Data for the task Block Start

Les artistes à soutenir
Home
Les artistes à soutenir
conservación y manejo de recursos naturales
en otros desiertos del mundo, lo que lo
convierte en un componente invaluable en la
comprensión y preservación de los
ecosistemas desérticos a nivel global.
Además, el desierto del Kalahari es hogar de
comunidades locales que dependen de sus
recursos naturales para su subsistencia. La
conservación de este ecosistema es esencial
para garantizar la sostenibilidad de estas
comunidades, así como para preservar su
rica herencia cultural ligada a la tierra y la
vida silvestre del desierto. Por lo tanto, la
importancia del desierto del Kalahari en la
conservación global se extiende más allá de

Data for the task Block End
Data for the task Block Start

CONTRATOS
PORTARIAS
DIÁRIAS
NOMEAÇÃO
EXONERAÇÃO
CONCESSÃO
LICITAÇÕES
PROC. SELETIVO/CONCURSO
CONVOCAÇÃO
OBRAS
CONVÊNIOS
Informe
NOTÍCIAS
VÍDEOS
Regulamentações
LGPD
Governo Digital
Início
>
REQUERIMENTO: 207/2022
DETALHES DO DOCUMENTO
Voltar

Data for the task Block End

- Aim of the exercise
In the entries above, find the line holding "rica herencia cultural" and the line holding "conservación global se extiende más allá de", then retype exactly those two lines and every line between them, and nothing else.

- Task result
rica herencia cultural ligada a la tierra y la
vida silvestre del desierto. Por lo tanto, la
importancia del desierto del Kalahari en la
conservación global se extiende más allá de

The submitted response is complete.